寸法精度が要求される用途に打抜き加工を適用する場合、打抜き破面をバレル研磨することにより欠陥を除去している。また、製品の平坦性を出す後処理として、打抜き加工時のダレによって減少した板厚に製品全体の板厚を合せるように鋼板の広面を研摩紙で研摩する方法も採用されている。しかし、打抜き加工で良好な打抜き破面が得られていれば、バレル研摩による欠陥除去や広面研摩による平坦性向上は本来余分な工程であり生産性を低下させる原因となる。
【0003】
そこで、打抜き中のメタルフローを拘束し、良好な打抜き破面を形成できる精密打抜きが採用されるようになってきた。精密打抜きでは、打抜き時のクリアランスを非常に小さくして破断面の生成を抑え、且つポンチと反対面から素材を逆押えし、打抜き部の周囲を突起付きのシワ押え工具で押えた状態で静水圧を加えて打ち抜く。これにより、素材の流込みが抑制され、ダレの生成が低減される。
【0004】
【発明が解決しようとする課題】
ところで、耐食性や耐熱性が要求される用途では、従来からステンレス鋼が使用されており、なかでもSUS304等のオーステナイト系ステンレス鋼板が多用されている。この種のオーステナイト系ステンレス鋼板を素材として精密打抜きすると、硬質であるために金型寿命が短く、剪断面性状を劣化させるダレの生成量も多くなる。逆押え圧やシワ押え圧を大きく設定することによりダレ生成を抑制できるが、素材強度に応じた高い圧力が必要となるため、ポンチ,ダイス等の金型に対する負荷が上昇し、金型の磨耗が顕著になる。その結果、精密打抜き加工で剪断面の寸法精度を向上できても、普通鋼に比較すると極端に金型寿命が短くなり、加工コストが高くなる。
【0005】
金型の磨耗抑制には、逆押え圧やシワ押え圧を抑えた条件下の打抜き加工が通常採用されているが、この条件下ではダレ生成量が多くなる。そこで、寸法精度が要求される用途では、精密打抜き加工後に研摩処理を施し、或いは平坦度が必要な部位を別工程で冷間鍛造せざるを得ない。研摩処理では磁力によって素材を固定する方式が一般的であるが、SUS304に代表されるオーステナイト系ステンレス鋼板は非磁性材料又は磁性が出ても極僅かな材料であるため研摩効率が悪く、単に工程数が増すだけでなく、工程費単価も高くなる。
【0006】
【課題を解決するための手段】
本発明は、このような問題を解消すべく案出されたものであり、軟質化及び加工硬化を調整することにより打抜き金型を長寿命化し、引張破断伸びの規制によってダレの生成を抑制し、精密打抜き加工に適したオーステナイト系ステンレス鋼板を提供することを目的とする。
---+---
上の抜粋によると、SUS304などのオーステナイト系ステンレス鋼板では研摩処理の効率が悪いのはなぜか、抜粋に書かれた理由を1〜3文で説明せよ。

提示データ:
---+---
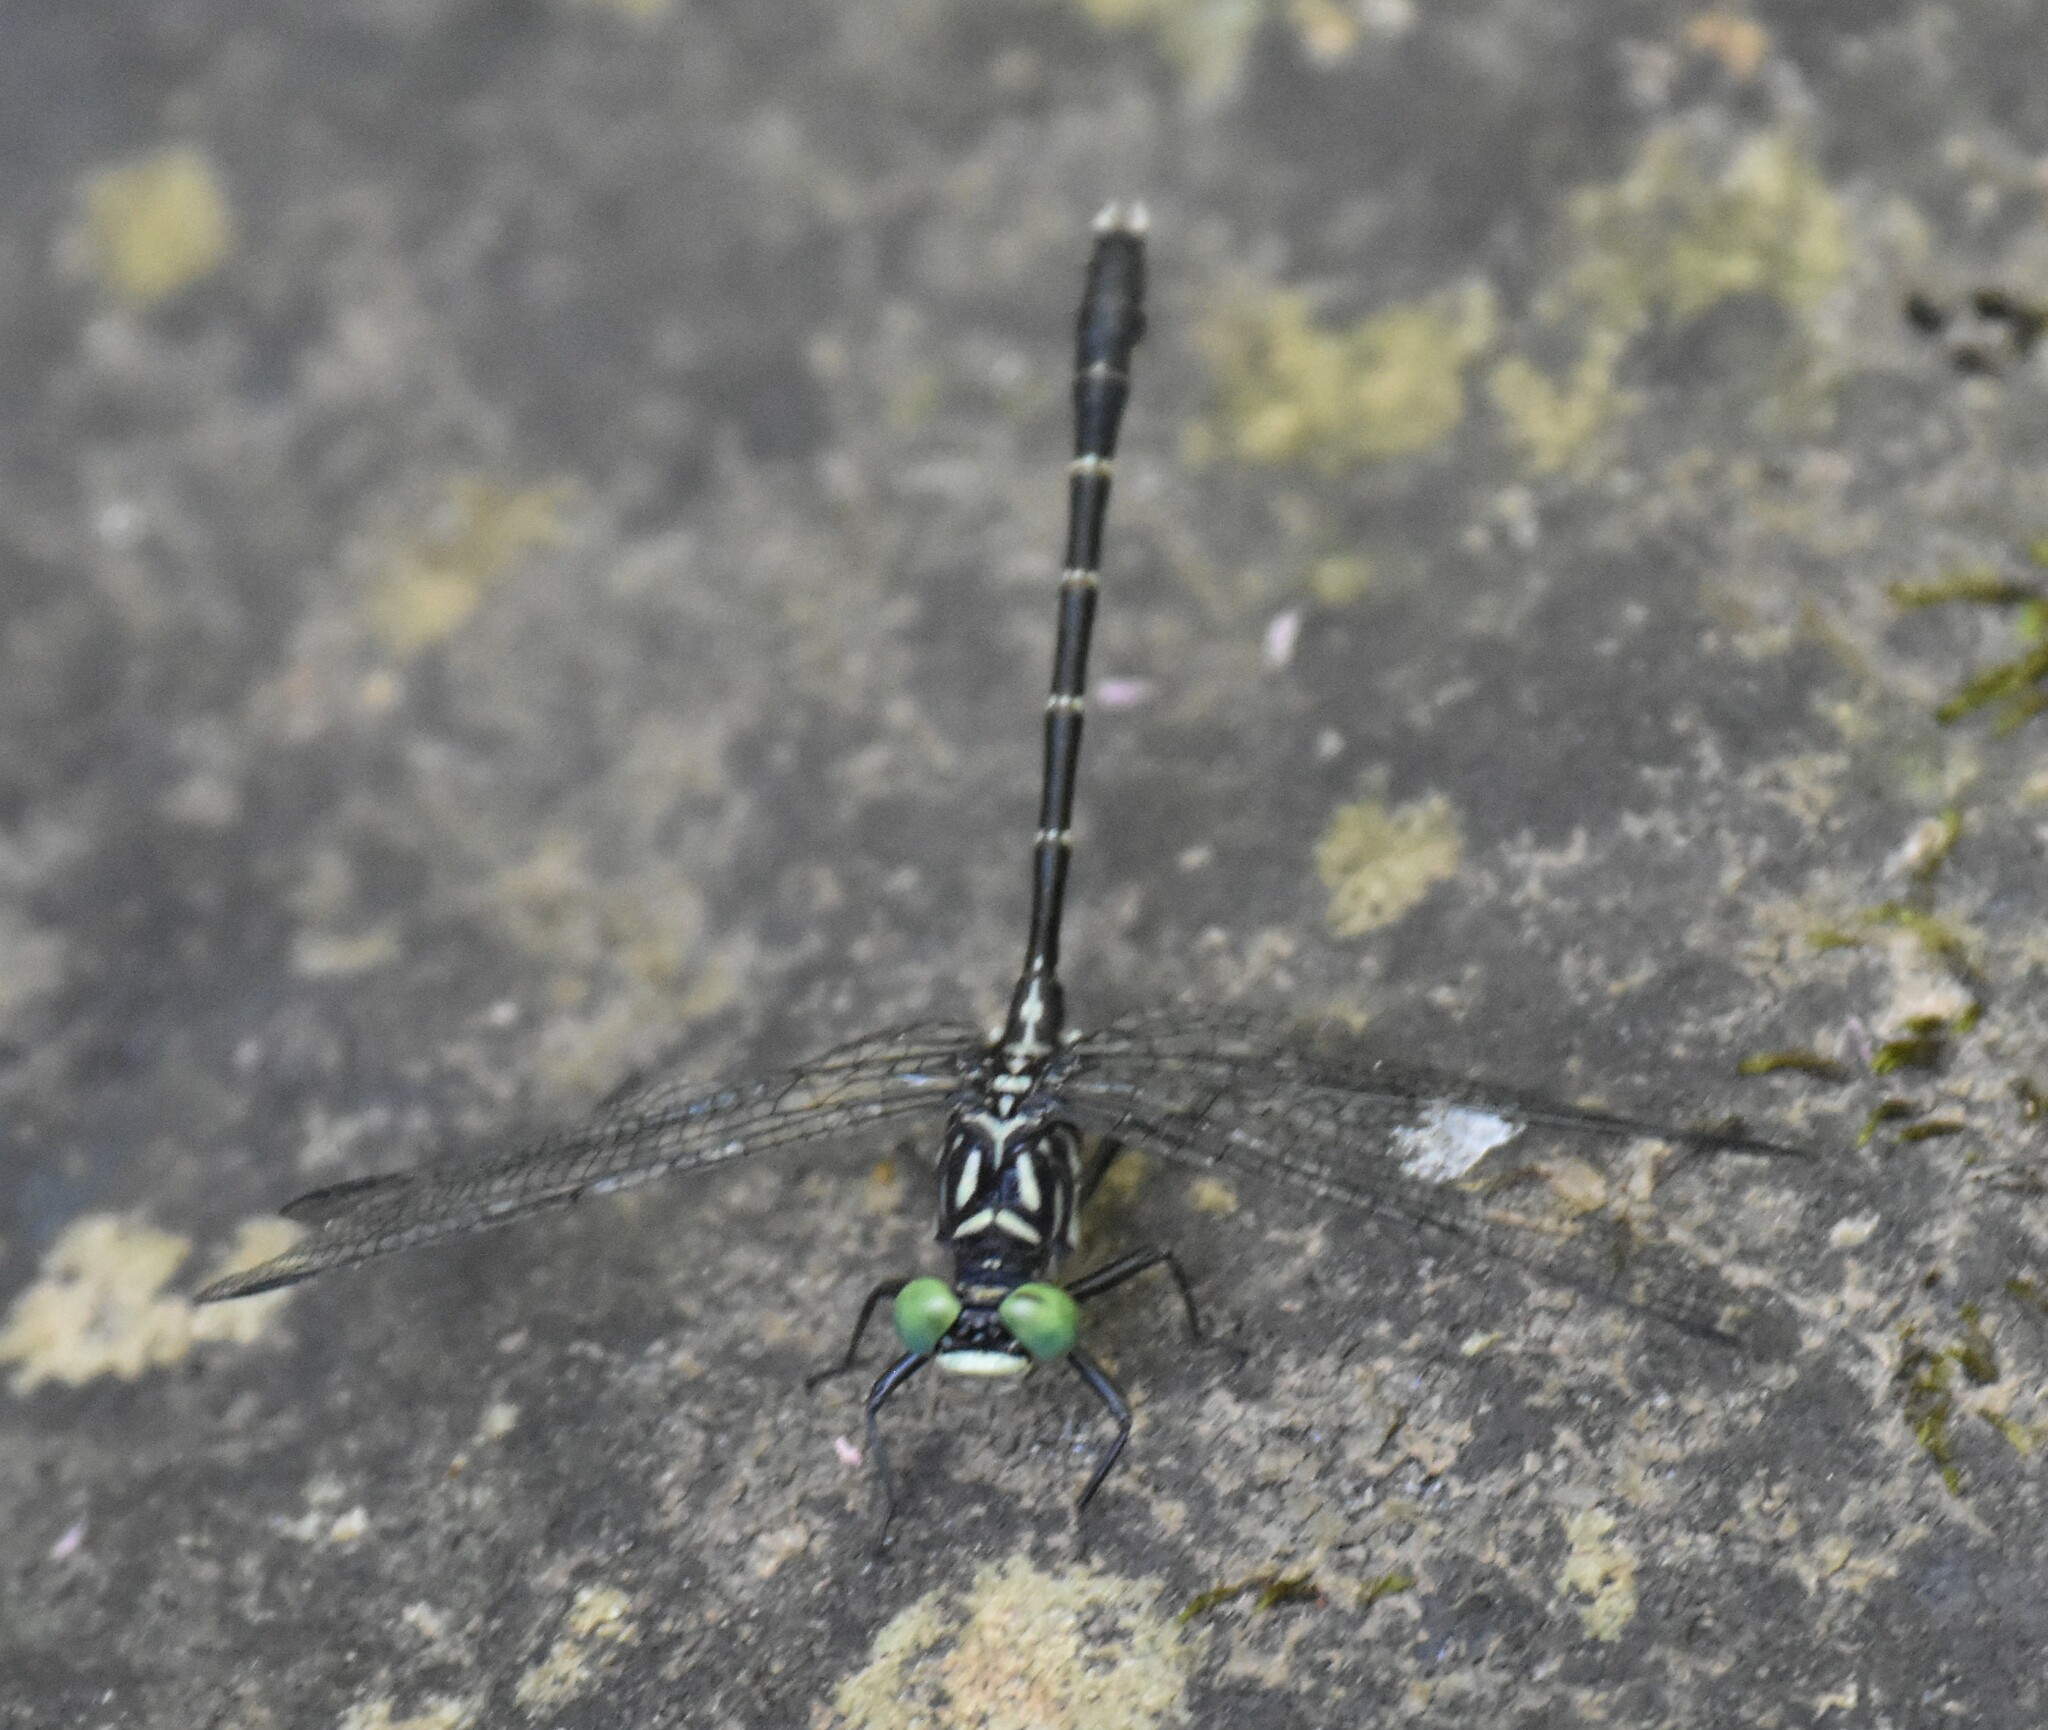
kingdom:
---+---
解答: 研摩処理では磁力によって素材を固定する方式が一般的だからである。一方、SUS304に代表されるオーステナイト系ステンレス鋼板は非磁性材料か、磁性が出ても極僅かな材料であるため、研摩効率が悪くなる。